Low-cost airline Norwegian.com is looking on good financial shape going into 2019 thanks to a deal agreed with Rolls-Royce.
In a year end statement the airline said it had reached a deal with the Derby based engine manufacturer which “will have a positive effect from the first quarter of 2019.” but the terms of the agreement are confidential.
As a result of Dreamliners being grounded Norwegian was forced to charter aircraft from third parties to cover its scheduled commitments.
The deal with Rolls-Royce is another part of its plan to reduce costs and create significant savings throughout its operation.
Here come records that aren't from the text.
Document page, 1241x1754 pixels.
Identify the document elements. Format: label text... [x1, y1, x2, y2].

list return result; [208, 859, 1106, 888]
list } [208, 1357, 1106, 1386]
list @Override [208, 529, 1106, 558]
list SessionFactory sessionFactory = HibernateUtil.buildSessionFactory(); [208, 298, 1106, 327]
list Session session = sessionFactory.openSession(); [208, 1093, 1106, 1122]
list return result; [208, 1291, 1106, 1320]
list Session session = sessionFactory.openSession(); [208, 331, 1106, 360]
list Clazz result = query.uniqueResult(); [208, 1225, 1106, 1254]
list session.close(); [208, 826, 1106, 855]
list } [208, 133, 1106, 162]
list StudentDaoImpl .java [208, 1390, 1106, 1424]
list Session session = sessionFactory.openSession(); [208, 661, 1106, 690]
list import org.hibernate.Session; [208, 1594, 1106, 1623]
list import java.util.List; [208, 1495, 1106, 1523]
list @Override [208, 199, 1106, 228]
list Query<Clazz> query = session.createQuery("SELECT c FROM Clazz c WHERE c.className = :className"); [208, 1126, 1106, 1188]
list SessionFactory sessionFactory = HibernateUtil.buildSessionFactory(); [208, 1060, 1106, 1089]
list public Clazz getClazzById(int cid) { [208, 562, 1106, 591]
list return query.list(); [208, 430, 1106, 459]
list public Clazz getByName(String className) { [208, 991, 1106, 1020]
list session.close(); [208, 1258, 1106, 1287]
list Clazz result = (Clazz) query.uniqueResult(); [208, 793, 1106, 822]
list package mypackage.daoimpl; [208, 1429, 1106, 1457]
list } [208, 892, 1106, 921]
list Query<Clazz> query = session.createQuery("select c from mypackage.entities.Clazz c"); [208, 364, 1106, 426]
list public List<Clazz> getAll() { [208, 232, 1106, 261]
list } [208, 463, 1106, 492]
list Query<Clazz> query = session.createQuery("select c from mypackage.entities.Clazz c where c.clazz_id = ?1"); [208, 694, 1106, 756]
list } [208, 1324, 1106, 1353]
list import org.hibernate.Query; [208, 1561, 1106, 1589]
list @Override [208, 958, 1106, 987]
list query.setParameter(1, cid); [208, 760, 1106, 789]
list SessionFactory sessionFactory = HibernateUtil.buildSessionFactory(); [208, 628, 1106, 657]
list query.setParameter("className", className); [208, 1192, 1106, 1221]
The plan, called #Focus2019, aims to save NOK 2 billion in total (£1.8 billion). Norwegian says it has already identified significant areas of savings from its operation.
It has secured the financing for all aircraft deliveries in the first half of 2019 and by refinancing assets which has had a positive liquidity effect of NOK 275 million (£248 million) to close the year out.
Norwegian goes on to say that is in in discussions about joint venture ownership of its fleet and those discussions are continuing with “full force”.
Norwegians cost saving measures come at a time when incredible pressures are being put on the airline industry with lower fares and higher costs. These conditions have already seen off low-cost rivals Primera Air in 2018 as well as several other airlines around the globe.
Norwegian has been aggressively growing over the last 12 months leading some to speculate its sustainability but it has proved them wrong at every turn. The airline recived significant interest from British Airways parent company International Airlines Group (IAG) but their takeover offer was rejcted, twice.
The airline has shaken up the long-haul air travel in particular by directly competing with legacy carriers and offering ultra-low fares on routes to North America, South America and Asia from London Gatwick (LGW/EGKK).